So this afternoon’s big news is that Mitt Romney finally released his 2011 taxes. He paid $1.9 million on $13.7 million in income, for an effective tax rate of 14.1%.
But there’s more! His tax rate would have been about 9% or so, but he decided not to deduct all of his charitable contributions in order to get his tax rate up to 14%. Why? Here’s the official statement:
“The Romneys  limited their deduction of charitable contributions to conform to the governor’s statement in August, based upon the January estimate of income, that he paid at least 13 percent in income taxes in each of the last 10 years,” said R. Bradford Malt, Mr. Romney’s trustee.
Huh. So he did this specifically in order to fulfill his promise from August? Apparently so:
Campaign spokeswoman Michele Davis said in a statement that Romney “has been clear that no American need pay more than he or she owes under the law. At the same time, he was in the unique position of having made a commitment to the public that his tax rate would be above 13 percent. In order to be consistent with that statement, the Romneys limited their deduction of charitable contributions.”

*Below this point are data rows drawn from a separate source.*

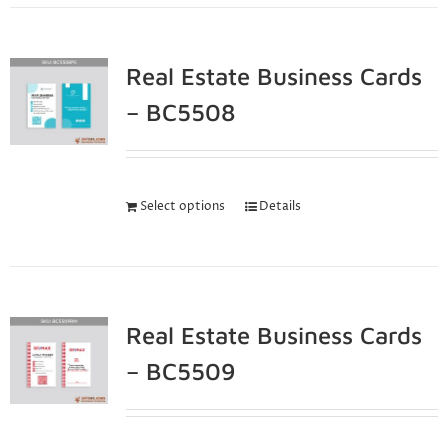
Real Estate Business Cards
– BC5508
Select options
Details
Real Estate Business Cards
– BC5509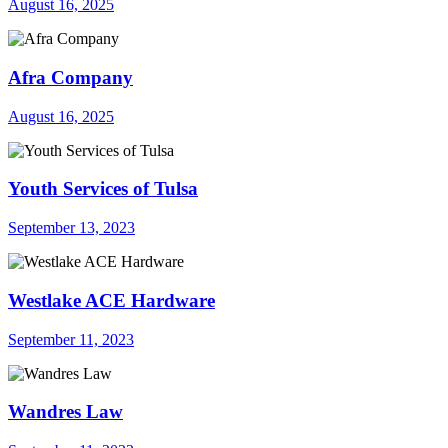
August 16, 2025
Afra Company
August 16, 2025
Youth Services of Tulsa
September 13, 2023
Westlake ACE Hardware
September 11, 2023
Wandres Law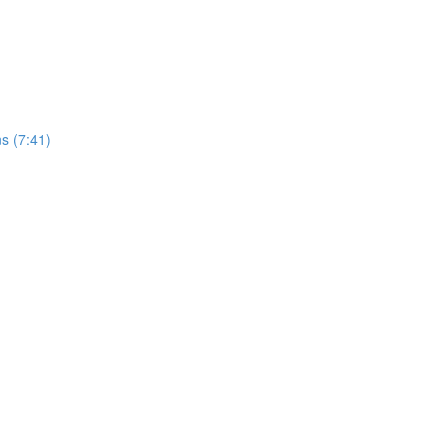
s (7:41)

This is….weird. Not that Romney would do this solely in order to avoid a single-digit tax rate that might be a political liability, but that he’d actually admit that he did it solely to avoid a single-digit tax rate that might be a political liability. Very odd. But I guess he felt like had no choice. There was no subtle way of increasing his tax bill that might go unnoticed, so that left only the charitable deduction dodge, something that reporters would obviously discover within minutes of paging through his return. He could hardly claim that he had done this out of the goodness of his heart, so he had to fess up that it was a purely cynical maneuver to avoid a politically dicey 9% tax rate.
But how much good will that do him? Won’t that 9% rate (or whatever it turns out to be) still get plenty of attention? I’ll bet it will.
Poor Mitt. He’s between a rock and a hard place. He either reveals that he paid only 9% in taxes, or else he publicly acknowledges that he fiddled with his returns to avoid looking like the tax-avoiding plutocrat he is. What a choice.
Nick Baumann and Adam Serwer have more on Romney’s tax returns here.
UPDATE: I’m actually seeing conflicting estimates about what Romney’s tax rate would have been if he’d taken his full charitable deduction. Maybe 9%, maybe 11%, maybe 12%. It’s a tricky bit of arithmetic because Romney’s taxes are so low that the AMT kicks in, and there’s no telling exactly how that affects his total tax liability. I’ll update this post if I see an authoritative estimate.